The KL divergence fixes this by subtracting H(P) from cross-entropy:

\[D_{KL}(P,Q)=H(P,Q)-H(P)=-\left (\sum_{j=1}^{n}p_j \log_2 q_j - \sum_{j=1}^{n}p_j \log_2 p_j \right )\]

Manipulating the logarithms, we can also get these alternative formulations:

\[D_{KL}(P,Q)=-\sum_{j=1}^{n}\log_2 \frac{q_j}{p_j}=\sum_{j=1}^{n}\log_2 \frac{p_j}{q_j}\]

Thus, the KL divergence is more useful as a measure of divergence between two probability distributions, since D_{KL}(P,P)=0. Note, however, that it's not a true distance metric because it's not symmetric:

\[D_{KL}(P,Q)\ne D_{KL}(Q,P)\]

Uses in machine learning

In ML, we often have a model that makes a prediction and a set of training data which defines a real-world probability distribution. It's natural to define a loss function in terms of the difference between the two distributions (the model's prediction and the real data).

Cross-entropy is very useful as a loss function because it's non-negative and provides a single scalar number that's lower for similar distributions and higher for dissimilar distributions. Moreover, if we think of cross-entropy in terms of KL divergence:

\[H(P,Q)=D_{KL}(P,Q)+H(P)\]

We'll notice that H(P) - the entropy of the real-world distribution - does not depend on the model at all. Therefore, optimizing cross-entropy is equivalent to optimizing the KL divergence. I wrote about concrete uses of cross-entropy as a loss function in previous posts:

That said, the KL divergence is also sometimes useful more directly; for example in the evidence lower bound used for Variational autoencoders.

Relation to Maximum Likelihood Estimation

There's an interesting relation between the concepts discussed in this post and Maximum Likelihood Estimation.

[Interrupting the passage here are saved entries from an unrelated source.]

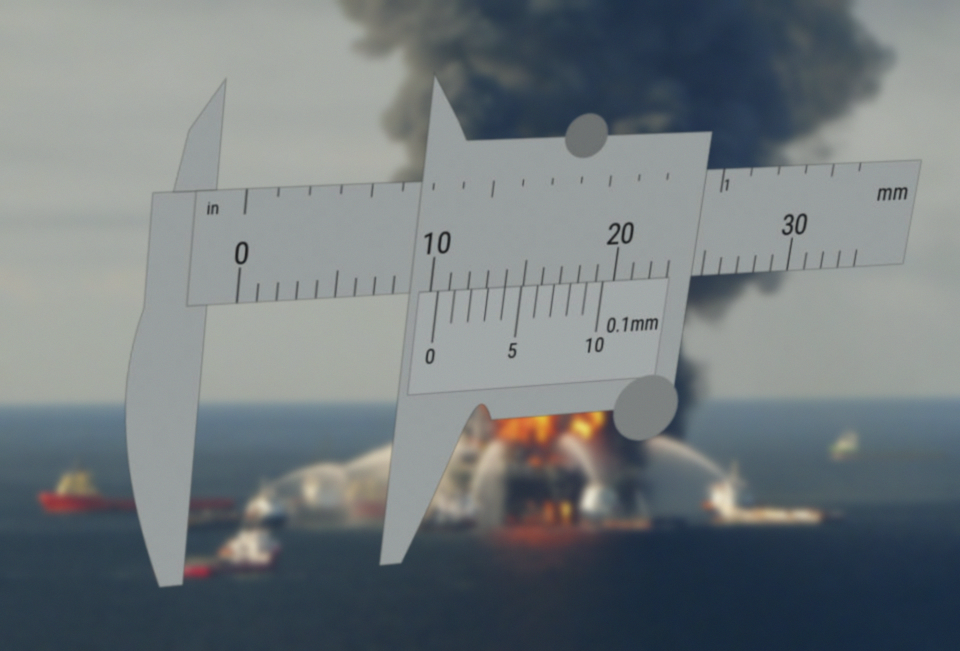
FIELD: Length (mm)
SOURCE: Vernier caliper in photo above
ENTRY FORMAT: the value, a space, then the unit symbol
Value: 10.4 mm
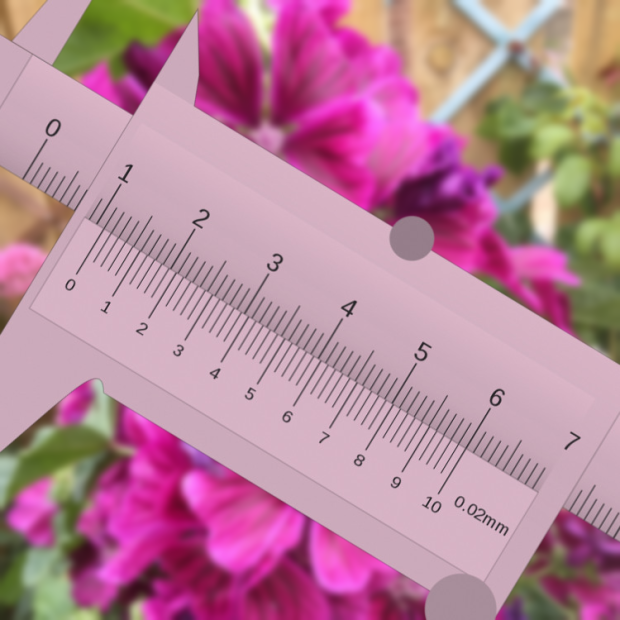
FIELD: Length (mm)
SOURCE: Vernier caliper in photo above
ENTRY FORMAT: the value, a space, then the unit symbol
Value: 11.0 mm
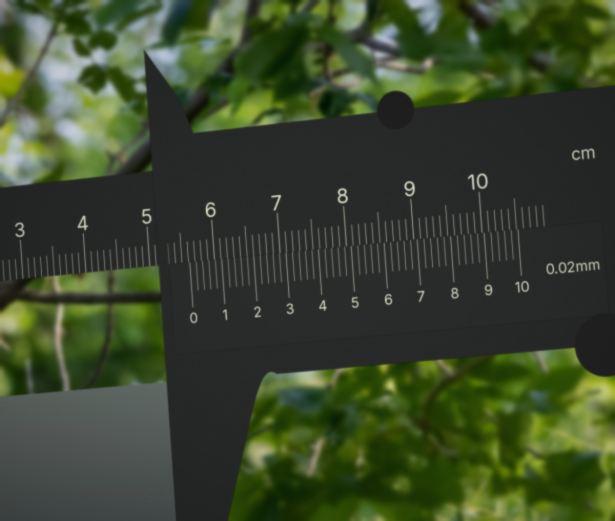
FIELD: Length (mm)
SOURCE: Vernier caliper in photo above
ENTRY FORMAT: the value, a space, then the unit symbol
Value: 56.2 mm
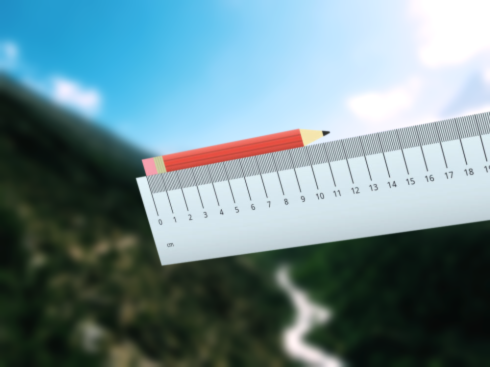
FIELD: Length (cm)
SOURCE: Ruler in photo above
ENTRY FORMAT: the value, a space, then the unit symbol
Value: 11.5 cm
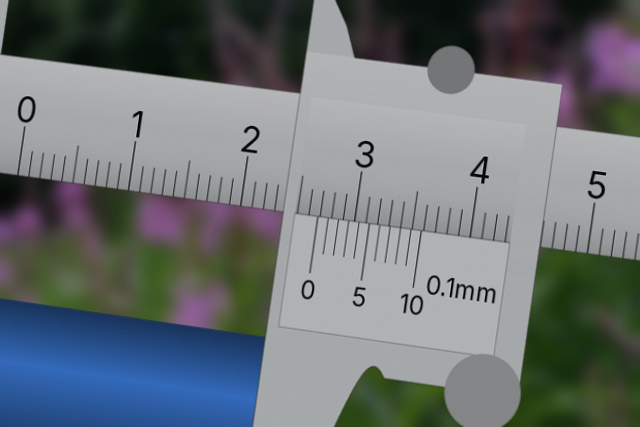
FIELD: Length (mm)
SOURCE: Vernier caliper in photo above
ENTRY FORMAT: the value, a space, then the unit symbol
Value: 26.8 mm
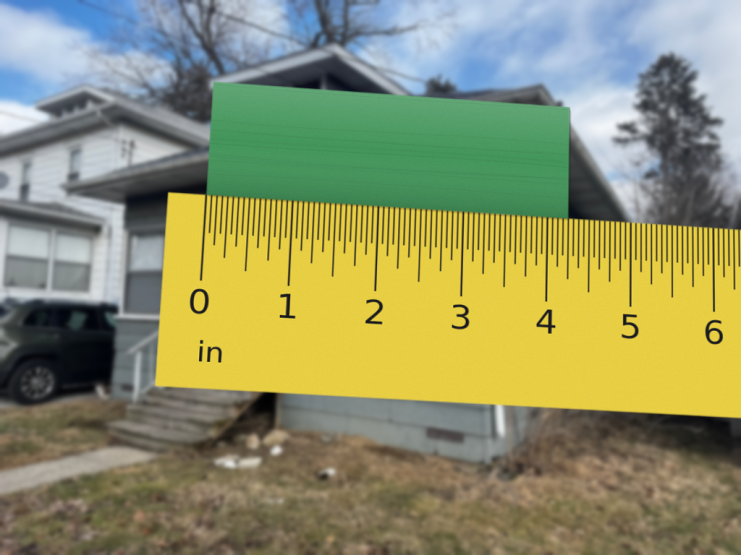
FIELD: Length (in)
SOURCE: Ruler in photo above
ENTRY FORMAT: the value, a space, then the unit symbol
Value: 4.25 in
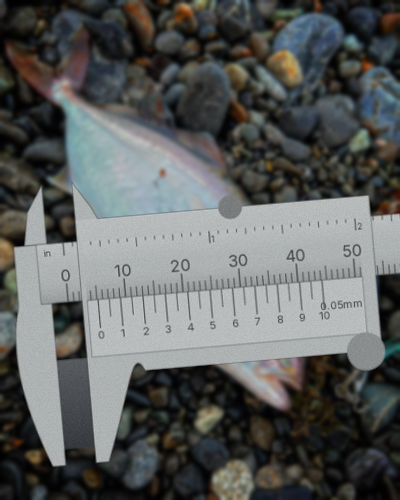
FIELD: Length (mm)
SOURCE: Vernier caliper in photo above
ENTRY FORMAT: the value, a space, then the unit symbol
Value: 5.2 mm
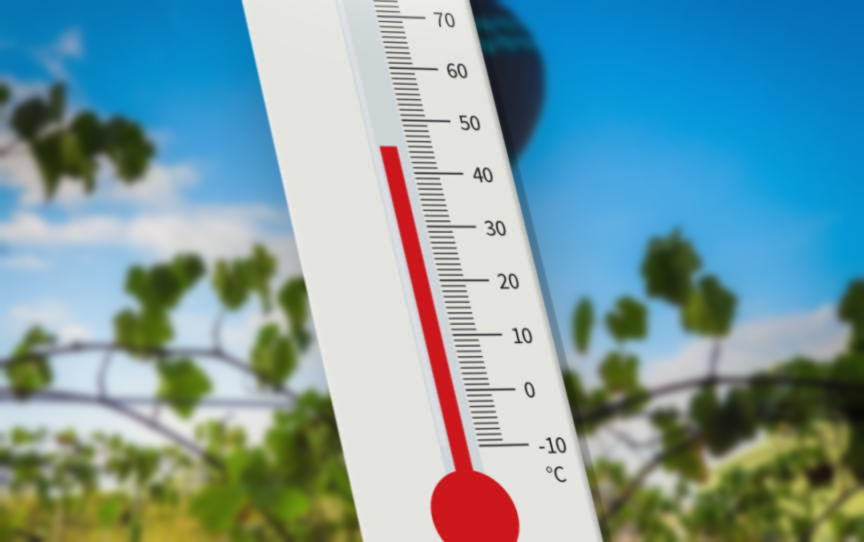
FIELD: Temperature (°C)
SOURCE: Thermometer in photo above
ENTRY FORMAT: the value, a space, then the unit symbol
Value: 45 °C
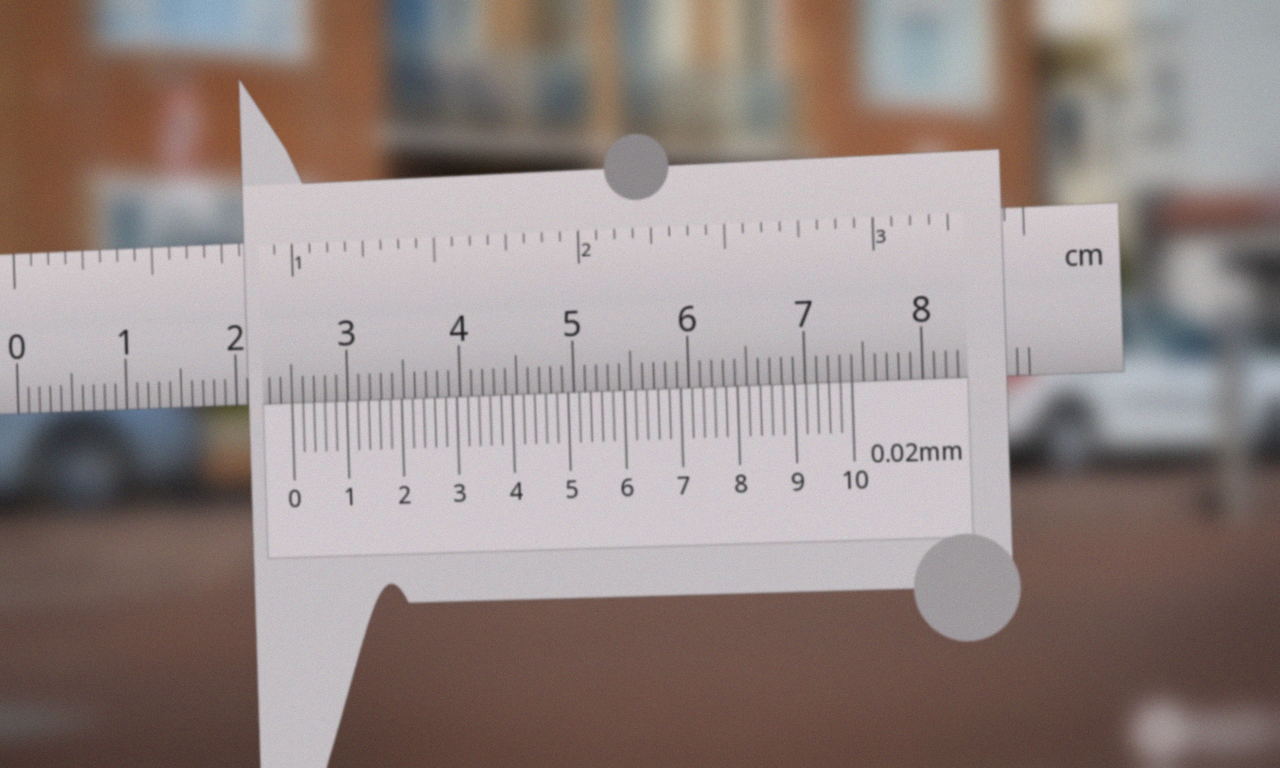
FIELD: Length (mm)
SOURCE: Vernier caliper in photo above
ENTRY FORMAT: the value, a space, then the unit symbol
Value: 25.0 mm
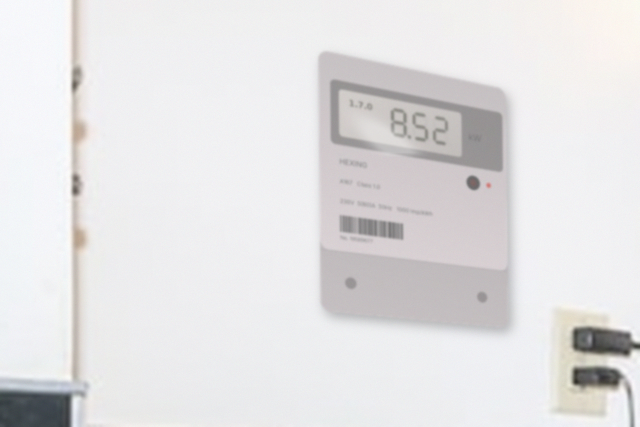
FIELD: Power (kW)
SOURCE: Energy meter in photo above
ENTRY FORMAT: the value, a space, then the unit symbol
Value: 8.52 kW
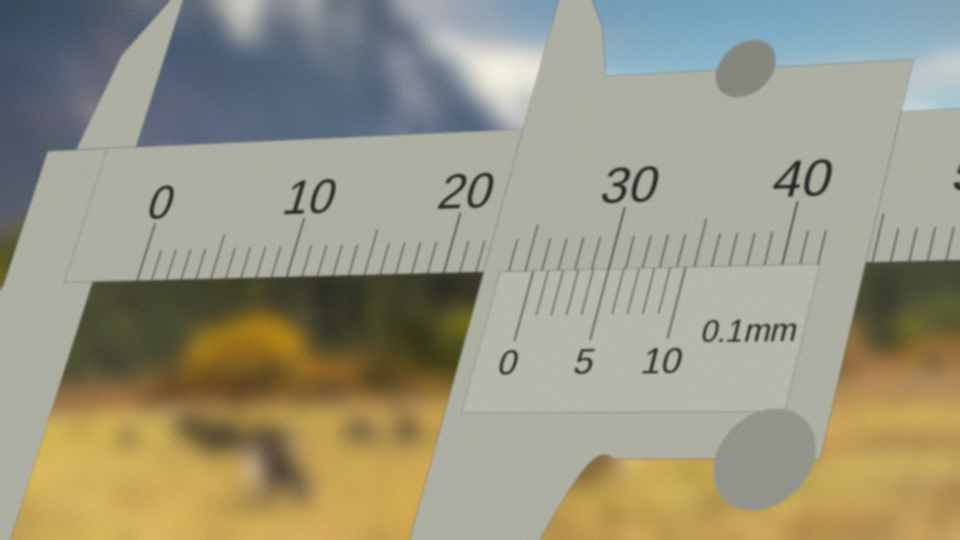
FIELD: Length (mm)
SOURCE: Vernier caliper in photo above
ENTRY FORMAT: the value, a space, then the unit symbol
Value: 25.5 mm
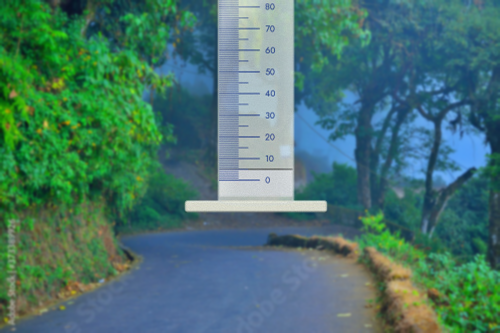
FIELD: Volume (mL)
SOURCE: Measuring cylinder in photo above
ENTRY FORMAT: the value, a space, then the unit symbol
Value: 5 mL
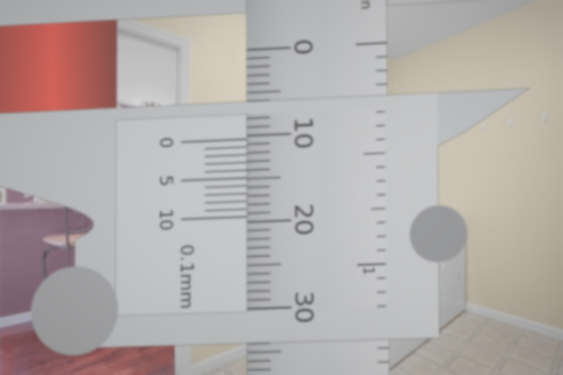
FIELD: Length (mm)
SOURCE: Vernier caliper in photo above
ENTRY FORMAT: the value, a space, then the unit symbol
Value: 10.4 mm
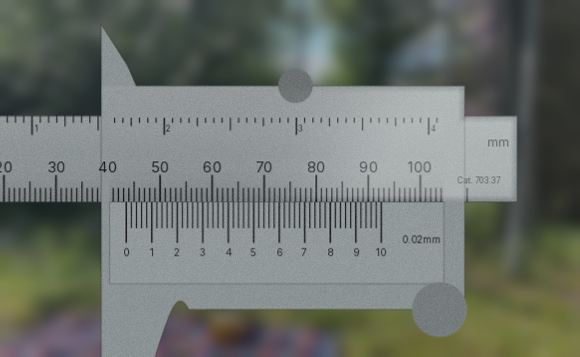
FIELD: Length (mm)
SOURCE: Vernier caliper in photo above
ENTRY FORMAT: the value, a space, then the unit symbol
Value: 43.5 mm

Suppose we have a true probability distribution P, and a parameterized model that predicts the probability distribution Q_\theta. \theta stands for all the parameters of our model (e.g. all the weights of a deep learning network).

The likelihood of observing a set of samples x_1\cdots x_n drawn from P is:

\[L=\prod ^{n}_{i=1}P(x_i)\]

However, we don't really know P; what we do know is Q_\theta, so we can calculate:

\[L(\theta)=\prod ^{n}_{i=1}Q_\theta(x_i)\]

The idea is to find an optimal set of parameters \widehat{\theta} such that this likelihood is maximized; in other words:

\[\widehat{\theta}=\underset{\theta}{argmax}\ L(\theta)=\underset{\theta}{argmax}\ \prod ^{n}_{i=1}Q_\theta(x_i)\]

Working with products is inconvenient, however, so a logarithm is used instead to convert a product to a sum (since log(f(x)) is a monotonically increasing function, maximizing it is akin to maximizing f(x) itself):

\[\widehat{\theta}=\underset{\theta}{argmax}\ \log L(\theta)=\underset{\theta}{argmax}\ \sum ^{n}_{i=1}\log Q_\theta(x_i)\]

This is the maximal log-likelihood.

Now a clever statistical trick is employed; first, we multiply the function we're maximizing by the constant \frac{1}{n} - this doesn't affect the maxima, of course:

\[\widehat{\theta}=\underset{\theta}{argmax}\ \frac{1}{n}\sum ^{n}_{i=1}\log Q_\theta(x_i)\]

The function inside the argmax is now the average across n samples obtained from the true probability distribution P. The Law of Large numbers states that with a large enough n, this average converges to the expected value of drawing from this distribution:

\[\widehat{\theta}=\underset{\theta}{argmax}\ \sum ^{n}_{i=1}P(x_i)\log Q_\theta(x_i)\]

This should start looking familiar; all that's left is to negate the sum and minimize the negative instead:

\[\widehat{\theta}=\underset{\theta}{argmin}\ -\sum ^{n}_{i=1}P(x_i)\log Q_\theta(x_i)\]

The function we're now minimizing is the cross-entropy between P and Q_\theta. We've shown that maximum likelihood estimation is equivalent to minimizing the cross-entropy between the true and and predicted data distributions.


[1]This can be proven by taking the limit \lim_{p\to 0} p \log p and using L'Hopital's rule to show that it goes to 0.